> _Document extract_
------------------------------

[Paper] High-Dimensional Data Processing: Benchmarking Machine Learning and Deep Learning Architectures in Local and Distributed Environments

Published: 1 month ago (December 11, 2025 at 01:02 AM EST)

3 min read

Source: arXiv

Source: arXiv - 2512.10312v1

Overview

The paper chronicles a hands‑on exploration of machine‑learning (ML) and deep‑learning (DL) pipelines applied to high‑dimensional data, ranging from numeric benchmarks (the Epsilon dataset) to real‑world text and multimedia corpora. By juxtaposing local (single‑node) and distributed (Apache Spark) environments, the authors expose the trade‑offs developers face when scaling analytics workloads.

Key Contributions

End‑to‑end benchmark suite covering classic ML (linear models, tree‑based methods) and modern DL (feed‑forward nets) on the high‑dimensional Epsilon dataset.
Comparative performance analysis of local (CPU/GPU) versus Spark‑based distributed execution for both training and inference.
Applied case studies:
- Text classification using the RestMex corpus (Spanish‑language reviews).
- Feature extraction and recommendation modeling on the IMDb movie dataset.
Practical guide for provisioning a Spark cluster on Linux with Scala, including scripts for data ingestion, model serialization, and job scheduling.
Open‑source artifacts (datasets, notebooks, and Spark jobs) released under a permissive license for reproducibility.

Methodology

Dataset Preparation
- Epsilon: 400 K samples × 2 000 features, pre‑processed with standard scaling.
- RestMex: scraped restaurant reviews, tokenized, and transformed into TF‑IDF vectors.
- IMDb: extracted plot summaries, cast lists, and ratings; encoded via word embeddings and one‑hot encodings.
Model Portfolio
- ML: Logistic regression, SVM, Random Forest, Gradient Boosting.
- DL: Multi‑layer perceptron (MLP) with ReLU activations, a shallow CNN for text, and a hybrid MLP‑embedding model for movies.
Execution Environments
- Local: Python (scikit‑learn, TensorFlow) on a workstation with 32 GB RAM, 8‑core CPU, and optional NVIDIA GPU.

------------------------------

> _Data excerpt_
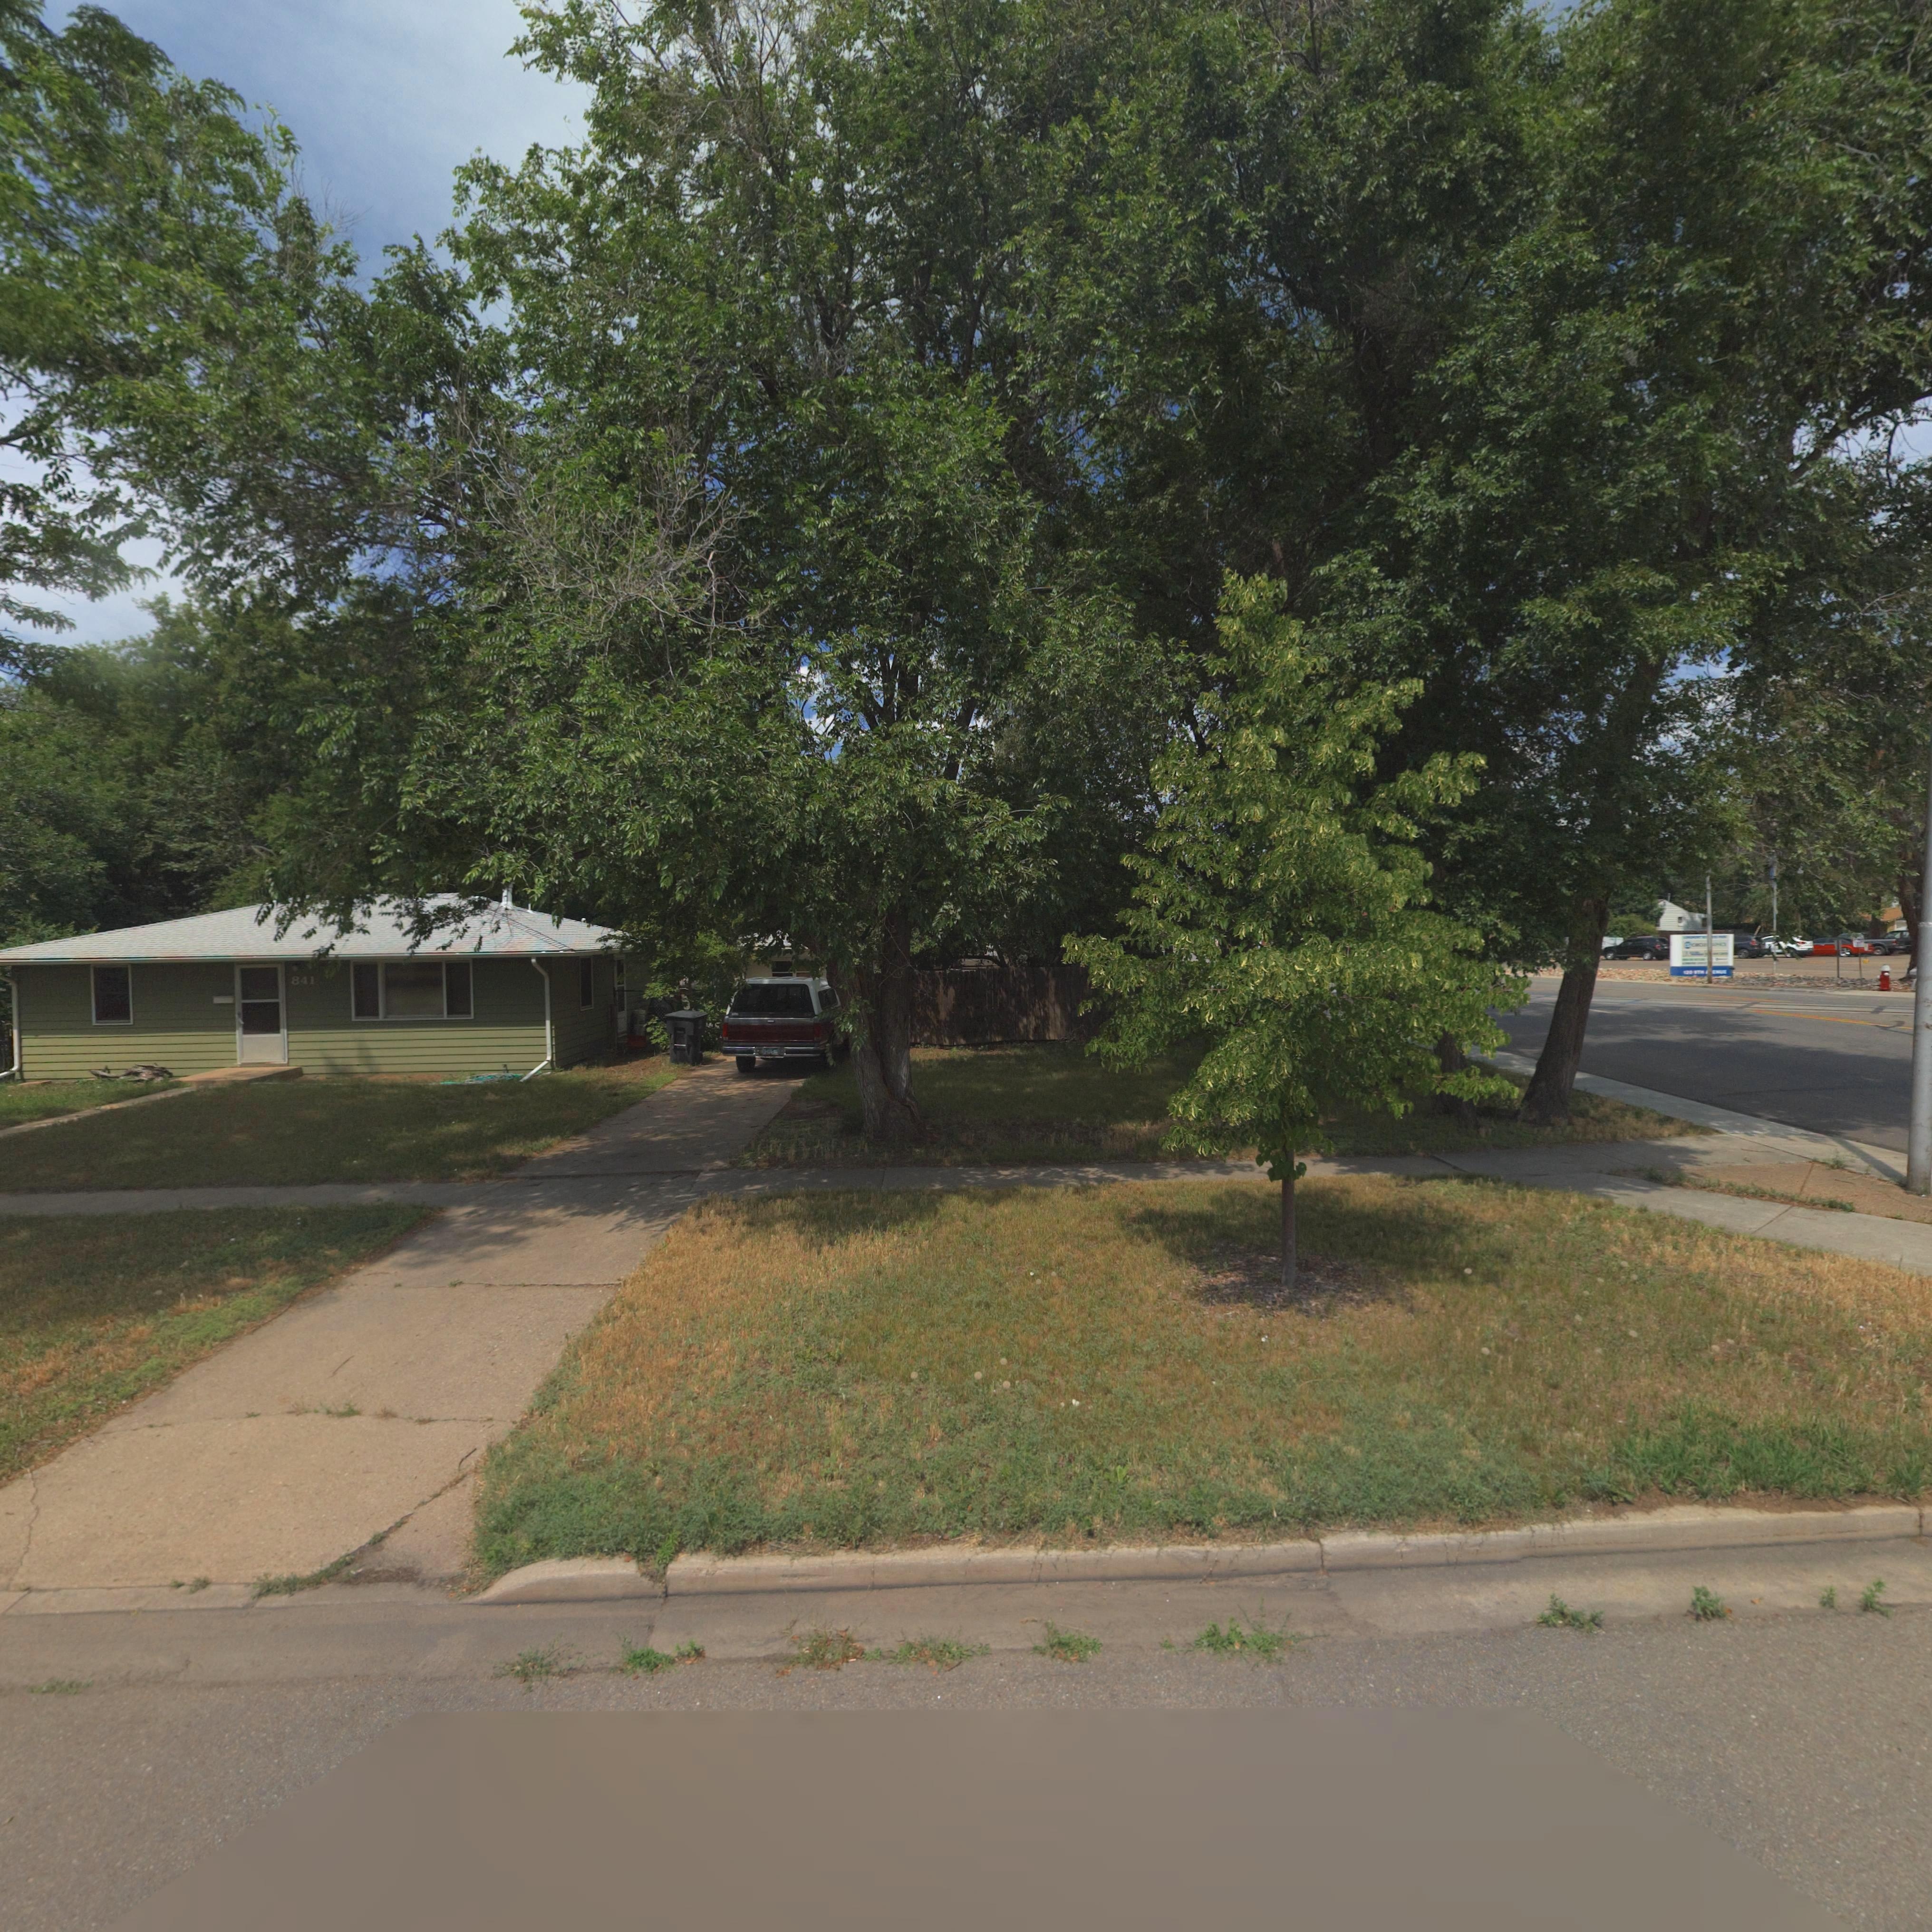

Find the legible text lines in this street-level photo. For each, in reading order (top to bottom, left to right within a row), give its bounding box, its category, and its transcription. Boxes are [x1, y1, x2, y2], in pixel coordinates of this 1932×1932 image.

------------------------------

> _Set task 1_
In the paper summary, what language are the reviews in the RestMex corpus written in?
> _Set task 2_
Please replace "workstation" with "desktop machine" in the paper summary passage from "Open‑source artifacts (datasets, notebooks, and" up to and including "optional NVIDIA GPU.".

> _Complete response 1_
Spanish.

> _Complete response 2_
Open‑source artifacts (datasets, notebooks, and Spark jobs) released under a permissive license for reproducibility.

Methodology

Dataset Preparation
- Epsilon: 400 K samples × 2 000 features, pre‑processed with standard scaling.
- RestMex: scraped restaurant reviews, tokenized, and transformed into TF‑IDF vectors.
- IMDb: extracted plot summaries, cast lists, and ratings; encoded via word embeddings and one‑hot encodings.
Model Portfolio
- ML: Logistic regression, SVM, Random Forest, Gradient Boosting.
- DL: Multi‑layer perceptron (MLP) with ReLU activations, a shallow CNN for text, and a hybrid MLP‑embedding model for movies.
Execution Environments
- Local: Python (scikit‑learn, TensorFlow) on a desktop machine with 32 GB RAM, 8‑core CPU, and optional NVIDIA GPU.